Over to the north lies the village of Kinnesswood, where the father of meteorology, Alexander Buchan, was born in 1829. Buchan grew up to become a teacher but, unable to raise his voice due to a weak throat, he soon had to change career. Instead of holding forth to his pupils, he began to map the
movement of the winds across the surface of the planet. In the autumn and early winter of 1863 he observed how weather systems travelled across Europe and drew up detailed charts. In a Handy Book of Meteorology, published a few years later, he traced the route of a storm across the Atlantic from America to Northern Europe, using it to demonstrate his discovery that points of equal atmospheric pressure could be connected on paper, forming lines like the sinuous contours on maps. Buchan was the first person to use these isobars to forecast future weather conditions, as meteorologists still do today. Another of his theories, the Buchan Spells, has been discredited. He proposed that the smooth transition of temperatures through the year was subject to nine predictable interruptions, which he attributed to changing pressure patterns at certain times of year. The first Buchan Cold Spell is supposed to fall during the week before Valentine’s Day; the first Buchan Warm Spell is in the second week of July. I check his chart: the next spell on the cards is a cold one, between 6 and 13 November. I mark my calendar, and sure enough, I draw my curtains on 7 November to see the first frost.

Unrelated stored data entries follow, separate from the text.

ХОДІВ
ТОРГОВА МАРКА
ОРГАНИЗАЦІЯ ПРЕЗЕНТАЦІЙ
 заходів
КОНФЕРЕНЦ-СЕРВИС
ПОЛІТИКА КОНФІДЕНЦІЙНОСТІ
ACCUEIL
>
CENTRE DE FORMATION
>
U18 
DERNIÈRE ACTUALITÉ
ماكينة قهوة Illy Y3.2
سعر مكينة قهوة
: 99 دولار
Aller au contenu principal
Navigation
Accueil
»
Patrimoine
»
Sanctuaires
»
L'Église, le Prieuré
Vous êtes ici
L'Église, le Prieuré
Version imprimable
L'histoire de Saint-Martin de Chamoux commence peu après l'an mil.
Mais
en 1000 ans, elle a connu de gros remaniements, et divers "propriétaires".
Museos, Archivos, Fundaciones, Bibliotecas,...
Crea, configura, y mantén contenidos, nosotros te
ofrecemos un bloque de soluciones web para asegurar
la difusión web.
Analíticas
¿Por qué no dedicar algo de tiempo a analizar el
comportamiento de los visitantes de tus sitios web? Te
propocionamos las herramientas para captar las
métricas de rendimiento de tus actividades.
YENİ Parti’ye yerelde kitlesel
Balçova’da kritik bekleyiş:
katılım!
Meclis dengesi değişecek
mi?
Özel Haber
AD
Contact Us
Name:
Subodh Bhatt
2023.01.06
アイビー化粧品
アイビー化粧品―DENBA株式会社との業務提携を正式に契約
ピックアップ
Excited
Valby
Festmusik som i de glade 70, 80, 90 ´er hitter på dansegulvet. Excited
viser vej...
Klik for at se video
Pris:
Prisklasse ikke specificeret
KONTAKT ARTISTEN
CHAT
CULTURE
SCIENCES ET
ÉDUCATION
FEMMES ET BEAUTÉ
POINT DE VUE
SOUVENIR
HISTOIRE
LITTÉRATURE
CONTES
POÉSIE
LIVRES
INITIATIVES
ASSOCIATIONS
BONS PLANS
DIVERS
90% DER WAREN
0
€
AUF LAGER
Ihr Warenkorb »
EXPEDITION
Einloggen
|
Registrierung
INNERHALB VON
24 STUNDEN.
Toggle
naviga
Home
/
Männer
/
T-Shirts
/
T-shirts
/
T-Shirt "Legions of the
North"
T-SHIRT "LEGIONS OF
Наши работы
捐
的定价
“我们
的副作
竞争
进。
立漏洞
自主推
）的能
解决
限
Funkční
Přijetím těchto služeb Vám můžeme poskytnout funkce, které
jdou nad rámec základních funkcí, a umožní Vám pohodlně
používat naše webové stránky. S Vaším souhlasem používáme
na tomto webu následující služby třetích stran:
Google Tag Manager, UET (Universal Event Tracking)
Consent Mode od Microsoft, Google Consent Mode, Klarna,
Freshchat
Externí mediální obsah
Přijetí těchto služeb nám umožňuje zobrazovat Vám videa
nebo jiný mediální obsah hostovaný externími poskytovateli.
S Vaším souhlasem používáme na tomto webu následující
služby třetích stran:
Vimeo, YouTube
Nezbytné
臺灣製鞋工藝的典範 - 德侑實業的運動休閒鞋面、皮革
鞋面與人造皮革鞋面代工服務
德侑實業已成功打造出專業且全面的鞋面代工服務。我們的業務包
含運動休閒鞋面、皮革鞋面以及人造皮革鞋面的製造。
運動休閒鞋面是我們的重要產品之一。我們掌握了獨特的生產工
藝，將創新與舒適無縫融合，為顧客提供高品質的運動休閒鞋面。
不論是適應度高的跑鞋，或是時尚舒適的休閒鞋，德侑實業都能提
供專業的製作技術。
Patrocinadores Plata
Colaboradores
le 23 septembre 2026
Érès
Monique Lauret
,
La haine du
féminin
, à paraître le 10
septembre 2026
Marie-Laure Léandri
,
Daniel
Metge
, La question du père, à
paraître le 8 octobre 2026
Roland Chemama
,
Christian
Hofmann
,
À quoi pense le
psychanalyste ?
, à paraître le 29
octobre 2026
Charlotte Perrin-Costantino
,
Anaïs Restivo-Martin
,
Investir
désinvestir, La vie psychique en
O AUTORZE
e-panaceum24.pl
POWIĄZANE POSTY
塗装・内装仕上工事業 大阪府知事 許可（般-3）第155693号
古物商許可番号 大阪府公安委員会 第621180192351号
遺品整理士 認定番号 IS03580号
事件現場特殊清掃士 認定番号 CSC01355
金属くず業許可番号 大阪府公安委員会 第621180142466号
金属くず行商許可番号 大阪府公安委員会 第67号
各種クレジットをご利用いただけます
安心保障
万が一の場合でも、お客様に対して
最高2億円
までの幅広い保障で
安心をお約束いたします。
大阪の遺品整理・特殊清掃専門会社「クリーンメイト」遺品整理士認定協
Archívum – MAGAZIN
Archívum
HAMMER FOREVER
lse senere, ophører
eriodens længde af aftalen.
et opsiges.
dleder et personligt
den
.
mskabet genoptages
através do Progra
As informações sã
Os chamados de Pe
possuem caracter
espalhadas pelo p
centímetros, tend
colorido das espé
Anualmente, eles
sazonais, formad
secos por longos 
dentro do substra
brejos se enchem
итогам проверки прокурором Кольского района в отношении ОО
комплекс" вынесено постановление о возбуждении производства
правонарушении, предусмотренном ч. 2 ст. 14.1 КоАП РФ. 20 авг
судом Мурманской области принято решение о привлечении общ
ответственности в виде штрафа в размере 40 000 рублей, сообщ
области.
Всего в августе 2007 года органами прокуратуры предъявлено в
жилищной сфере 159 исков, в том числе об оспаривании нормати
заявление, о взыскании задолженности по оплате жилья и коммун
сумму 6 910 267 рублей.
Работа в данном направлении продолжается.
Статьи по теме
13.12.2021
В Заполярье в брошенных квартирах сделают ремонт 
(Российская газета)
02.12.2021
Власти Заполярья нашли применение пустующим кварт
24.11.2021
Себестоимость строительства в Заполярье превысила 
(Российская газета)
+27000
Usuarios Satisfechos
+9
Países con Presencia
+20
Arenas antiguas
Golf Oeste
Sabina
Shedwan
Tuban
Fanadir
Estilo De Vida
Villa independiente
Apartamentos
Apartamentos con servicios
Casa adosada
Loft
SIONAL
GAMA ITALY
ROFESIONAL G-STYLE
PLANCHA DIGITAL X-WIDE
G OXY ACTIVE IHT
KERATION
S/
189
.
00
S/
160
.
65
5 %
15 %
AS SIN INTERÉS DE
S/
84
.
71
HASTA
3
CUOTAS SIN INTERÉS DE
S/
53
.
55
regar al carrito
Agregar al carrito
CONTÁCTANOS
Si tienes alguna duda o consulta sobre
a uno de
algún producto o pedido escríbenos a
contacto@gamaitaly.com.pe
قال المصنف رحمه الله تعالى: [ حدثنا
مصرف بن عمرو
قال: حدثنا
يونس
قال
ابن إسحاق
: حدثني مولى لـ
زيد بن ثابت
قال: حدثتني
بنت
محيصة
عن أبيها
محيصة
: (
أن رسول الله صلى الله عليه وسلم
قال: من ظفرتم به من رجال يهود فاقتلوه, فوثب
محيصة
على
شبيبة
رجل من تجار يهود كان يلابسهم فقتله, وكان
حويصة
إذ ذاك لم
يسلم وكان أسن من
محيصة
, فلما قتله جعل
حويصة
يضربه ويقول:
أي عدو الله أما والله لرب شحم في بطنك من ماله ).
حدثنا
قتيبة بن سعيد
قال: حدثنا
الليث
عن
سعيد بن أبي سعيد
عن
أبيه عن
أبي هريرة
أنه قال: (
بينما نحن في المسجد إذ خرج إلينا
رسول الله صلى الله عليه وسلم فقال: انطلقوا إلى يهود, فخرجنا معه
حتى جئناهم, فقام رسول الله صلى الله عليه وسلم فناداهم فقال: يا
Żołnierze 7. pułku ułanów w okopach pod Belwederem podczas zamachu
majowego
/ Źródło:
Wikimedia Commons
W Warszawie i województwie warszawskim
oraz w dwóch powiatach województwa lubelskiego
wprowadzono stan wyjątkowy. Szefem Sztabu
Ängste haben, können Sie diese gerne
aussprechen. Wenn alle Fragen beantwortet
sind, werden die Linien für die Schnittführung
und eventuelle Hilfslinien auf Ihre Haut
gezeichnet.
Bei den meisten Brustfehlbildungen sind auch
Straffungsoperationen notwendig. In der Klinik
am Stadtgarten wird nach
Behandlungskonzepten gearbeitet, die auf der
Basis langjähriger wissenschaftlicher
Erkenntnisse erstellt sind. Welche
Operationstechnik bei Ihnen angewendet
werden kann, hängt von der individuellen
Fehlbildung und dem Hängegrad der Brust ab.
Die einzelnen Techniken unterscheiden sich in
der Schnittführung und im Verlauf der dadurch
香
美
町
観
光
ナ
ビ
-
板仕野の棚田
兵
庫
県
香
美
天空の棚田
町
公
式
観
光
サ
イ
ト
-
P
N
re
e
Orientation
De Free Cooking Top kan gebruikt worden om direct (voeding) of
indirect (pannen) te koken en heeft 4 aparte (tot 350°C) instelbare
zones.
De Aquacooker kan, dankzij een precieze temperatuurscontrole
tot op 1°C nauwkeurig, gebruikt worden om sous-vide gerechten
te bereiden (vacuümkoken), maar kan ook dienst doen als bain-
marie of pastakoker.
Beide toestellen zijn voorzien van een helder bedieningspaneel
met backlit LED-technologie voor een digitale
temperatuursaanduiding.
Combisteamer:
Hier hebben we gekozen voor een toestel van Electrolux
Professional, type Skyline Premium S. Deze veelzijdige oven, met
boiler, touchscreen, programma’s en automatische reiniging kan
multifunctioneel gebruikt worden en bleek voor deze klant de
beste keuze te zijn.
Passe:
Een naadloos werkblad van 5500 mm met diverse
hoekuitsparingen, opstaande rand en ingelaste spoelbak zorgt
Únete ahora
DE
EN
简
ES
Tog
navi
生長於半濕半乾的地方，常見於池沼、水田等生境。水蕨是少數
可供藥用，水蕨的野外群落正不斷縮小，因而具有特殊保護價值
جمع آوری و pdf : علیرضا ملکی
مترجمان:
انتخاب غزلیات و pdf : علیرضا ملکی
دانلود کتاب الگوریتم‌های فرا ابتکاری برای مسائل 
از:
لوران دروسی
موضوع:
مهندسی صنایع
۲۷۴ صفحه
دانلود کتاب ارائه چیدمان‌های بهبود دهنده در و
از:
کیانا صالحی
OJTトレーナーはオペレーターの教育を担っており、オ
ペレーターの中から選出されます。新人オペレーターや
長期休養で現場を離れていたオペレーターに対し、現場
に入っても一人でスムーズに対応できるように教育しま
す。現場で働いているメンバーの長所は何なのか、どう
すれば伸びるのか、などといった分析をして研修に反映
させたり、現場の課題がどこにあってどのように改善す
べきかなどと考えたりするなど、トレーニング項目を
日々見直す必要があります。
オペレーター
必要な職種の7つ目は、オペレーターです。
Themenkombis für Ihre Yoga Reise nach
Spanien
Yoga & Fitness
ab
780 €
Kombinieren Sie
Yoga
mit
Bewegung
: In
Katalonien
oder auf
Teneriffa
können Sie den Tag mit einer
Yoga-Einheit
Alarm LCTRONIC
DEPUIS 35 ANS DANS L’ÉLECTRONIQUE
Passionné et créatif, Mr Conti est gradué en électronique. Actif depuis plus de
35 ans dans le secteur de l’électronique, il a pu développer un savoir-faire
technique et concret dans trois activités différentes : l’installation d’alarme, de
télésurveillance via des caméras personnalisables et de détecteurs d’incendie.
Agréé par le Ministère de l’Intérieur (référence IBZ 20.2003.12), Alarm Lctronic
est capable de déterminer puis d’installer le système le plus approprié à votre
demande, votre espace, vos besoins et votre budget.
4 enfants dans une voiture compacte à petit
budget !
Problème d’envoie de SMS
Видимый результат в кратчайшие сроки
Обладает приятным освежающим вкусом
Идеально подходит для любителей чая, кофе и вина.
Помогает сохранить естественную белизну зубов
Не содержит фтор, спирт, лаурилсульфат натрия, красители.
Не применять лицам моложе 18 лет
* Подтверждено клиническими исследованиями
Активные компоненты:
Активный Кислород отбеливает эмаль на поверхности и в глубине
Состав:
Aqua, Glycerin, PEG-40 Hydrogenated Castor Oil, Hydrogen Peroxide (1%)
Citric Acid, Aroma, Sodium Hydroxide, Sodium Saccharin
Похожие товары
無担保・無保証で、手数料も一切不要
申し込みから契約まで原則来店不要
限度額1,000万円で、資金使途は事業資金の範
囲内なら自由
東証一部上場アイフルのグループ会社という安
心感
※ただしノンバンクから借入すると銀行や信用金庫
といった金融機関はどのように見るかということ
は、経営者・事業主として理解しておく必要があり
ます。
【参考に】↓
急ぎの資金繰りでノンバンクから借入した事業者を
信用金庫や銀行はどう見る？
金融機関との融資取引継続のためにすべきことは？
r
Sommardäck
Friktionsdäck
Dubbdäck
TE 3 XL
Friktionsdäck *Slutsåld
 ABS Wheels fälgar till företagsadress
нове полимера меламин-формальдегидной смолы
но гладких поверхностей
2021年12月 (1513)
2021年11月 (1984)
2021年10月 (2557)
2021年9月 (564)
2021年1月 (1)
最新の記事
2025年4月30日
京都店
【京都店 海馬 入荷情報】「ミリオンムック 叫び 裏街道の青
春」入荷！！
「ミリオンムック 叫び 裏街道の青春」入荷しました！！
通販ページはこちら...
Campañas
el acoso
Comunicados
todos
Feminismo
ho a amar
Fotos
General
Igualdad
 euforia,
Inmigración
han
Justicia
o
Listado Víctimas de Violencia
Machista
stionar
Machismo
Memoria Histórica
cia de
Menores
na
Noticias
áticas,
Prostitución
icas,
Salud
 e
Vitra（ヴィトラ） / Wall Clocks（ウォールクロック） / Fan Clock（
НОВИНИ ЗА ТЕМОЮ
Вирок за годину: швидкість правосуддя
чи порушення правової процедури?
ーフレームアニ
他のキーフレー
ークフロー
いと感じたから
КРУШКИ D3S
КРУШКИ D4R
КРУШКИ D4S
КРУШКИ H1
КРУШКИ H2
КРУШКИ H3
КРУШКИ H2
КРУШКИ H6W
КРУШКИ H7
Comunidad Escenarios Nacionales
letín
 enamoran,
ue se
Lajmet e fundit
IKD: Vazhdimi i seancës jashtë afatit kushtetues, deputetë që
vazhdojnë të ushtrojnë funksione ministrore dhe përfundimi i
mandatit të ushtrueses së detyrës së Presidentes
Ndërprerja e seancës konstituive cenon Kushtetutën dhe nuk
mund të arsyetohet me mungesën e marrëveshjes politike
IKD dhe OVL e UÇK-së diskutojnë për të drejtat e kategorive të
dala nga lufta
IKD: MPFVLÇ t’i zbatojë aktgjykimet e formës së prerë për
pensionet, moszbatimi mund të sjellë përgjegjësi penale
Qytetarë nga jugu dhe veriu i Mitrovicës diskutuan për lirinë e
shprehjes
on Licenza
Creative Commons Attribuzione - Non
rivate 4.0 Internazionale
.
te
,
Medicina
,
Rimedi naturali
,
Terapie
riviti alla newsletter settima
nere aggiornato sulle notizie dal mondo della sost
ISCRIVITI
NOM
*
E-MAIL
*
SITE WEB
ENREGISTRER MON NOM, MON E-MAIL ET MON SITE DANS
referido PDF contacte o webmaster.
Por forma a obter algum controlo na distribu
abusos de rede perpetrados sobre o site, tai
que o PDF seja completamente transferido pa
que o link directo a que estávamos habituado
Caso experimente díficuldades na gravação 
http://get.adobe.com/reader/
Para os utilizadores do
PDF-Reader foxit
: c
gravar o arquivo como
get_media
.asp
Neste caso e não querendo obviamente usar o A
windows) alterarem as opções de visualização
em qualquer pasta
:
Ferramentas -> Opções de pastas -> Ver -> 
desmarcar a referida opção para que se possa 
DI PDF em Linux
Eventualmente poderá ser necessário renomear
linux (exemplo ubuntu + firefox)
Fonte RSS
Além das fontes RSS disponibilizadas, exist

Curling ice comes and goes according to season, just like natural ice. Outside the eight-month curling calendar, which runs from September to April, many players defect to the golf course. Meanwhile, the iceman cleans the empty rink. He switches off the refrigeration system. As the ice melts he removes the slush from the concrete pit. He checks the gas supply and cleans the fittings, and carefully repairs any chips in the paintwork.